Entspanntes Kind
Schon Kinder sind häufig gestresst. Woher das kommt und was sich dagegen tun lässt, erzählt Silvia Heuer, Expertin im Bereich Stressbewältigung.
Wie wirkt sich Stress bei Kindern aus?
Stress sorgt bei Kindern für Kopfschmerzen, Bauchschmerzen, schlechte Konzentrationsfähigkeit oder Unentschlossenheit. Man sieht den Stress auch am Immunsystem. Kinder, die häufig gestresst sind, sind oft anfälliger für Infekte.
Was sind die Auslöser dafür?
Schulprobleme, mangelnde Aufmerksamkeit, Abweisung, all diese Dinge können bei Kindern Stress verursachen. Oft wird das Gefühl aber bereits von den Eltern auf die Kinder übertragen. Die Erwachsenen übergehen ihre Stresssymptome und reagieren zum Beispiel im Umgang mit ihren Kindern völlig überreizt.
Warum empfinden wir überhaupt Stress?
Dazu müssen wir sehr weit in die Geschichte zurückblicken. In der Steinzeit ging für uns von Säbelzahntigern noch die größte Gefahr aus. In Sekunden Bruchteilen mussten wir über Flucht oder Kampf entscheiden. Stresshormone wurden ausgeschüttet, unser Herzschlag beschleunigt, das Herzkreislaufsystem wurde aktiviert, die Verdauung eingestellt, das Adrenalin stieg. All diese Dinge haben uns damals geholfen, schnell und aus dem Unterbewusstsein heraus eine Entscheidung zu treffen. Konnte man dem Tier entkommen oder es erfolgreich bekämpfen? Dieser Vorgang passierte automatisch. War das Problem gelöst, regulierten sich die Stressfaktoren wieder und der Körper konnte entspannen. Noch heute laufen diese Prozesse bei Stress in unserem Körper ab. Es geht allerdings weniger ums Überleben. Heute stressen uns unsere Gedanken und Glaubenssätze, aber auch Lärm, Termindruck und die mediale Überpräsenz.

Entspanntes Kind
Was kann ich dagegen tun?
Ich vergleiche Stress gern mit einem Ballon, den du aufgepustet hast, er wächst und wächst. Wenn ich das Ventil aber nicht öffne, platzt der Ballon irgendwann. Unseren Kindern sollten wir deshalb vor allem nicht zu viel Freizeitstress auferlegen. Sie brauchen viel Zeit, die ihnen frei zur Verfügung steht. Wichtig ist es auch, nicht unsere eigenen Wünsche auf den Nachwuchs zu übertragen, auch wenn wir nur wollen, dass sie mehr Möglichkeiten haben als wir sie selbst hatten. Denn Kinder neigen dazu, diese Wünsche nur zu übernehmen, weil sie uns gefallen wollen.

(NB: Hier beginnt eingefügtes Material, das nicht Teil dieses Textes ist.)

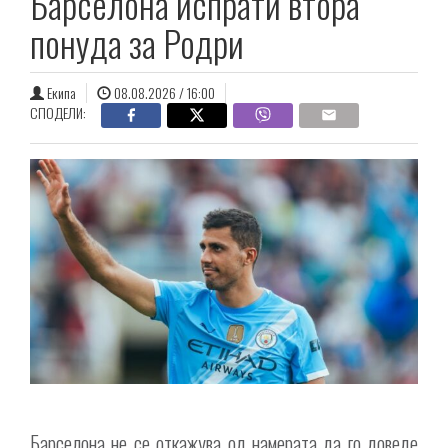
Барселона испрати втора
понуда за Родри
Екипа
08.08.2026 / 16:00
СПОДЕЛИ:
Барселона не се откажува од намерата да го доведе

Wie kann ich selbst entspannter auf alles reagieren?
Viel ist dabei geholfen, sich beim Denken zuzuhören. Worte wie, „ich muss“ und „nur noch schnell“ sollten dabei im besten Fall gestrichen werden. Statt Druck auf sich selbst auszuüben ist es besser sich zu hinterfragen: Wie reagiere ich im Stress? Wie bewerte ich die Situation? Was fordert die Gesellschaft von uns und was fordern wir von ihr? Und in Bezug auf das Kind: Warum handelt mein Kind so und was ist sein eigentliches Bedürfnis?
Was wirkt sich entspannend auf den Körper aus?
Auf jeden Fall nicht abends vorm Fernseher sitzen und sich berieseln lassen. Es kommt auf das bewusste Wahrnehmen an. Sigmund Freud sagte, 90 Prozent der Dinge, die wird tun, werden vom Unterbewusstsein gesteuert. Schon früh beim Zähneputzen denken wir nicht an das eigentliche Reinigen der Zähne, sondern hängen mit den Gedanken bei einer ärgerlichen Situation aus der Vergangenheit oder planen schon die nächsten Tagesordnungspunkte. Wir sind nicht im Hier und Jetzt und das ist das Problem. Je präsenter wir sind, desto wertvoller ist unsere Lebenszeit. Deshalb ist es wichtig, sich bewusst Zeit zu nehmen.
Entspannungstipp für Kinder:
Das Kind in den Bauch atmen lassen. Dafür den Bauch aufpusten lassen wie ein Luftballon und dann die Luft langsam wieder entweichen lassen. Das Ausatmen bringt Körper und Geist zur Ruhe, während bewusstes Einatmen die Konzentrationsfähigkeit erhöht.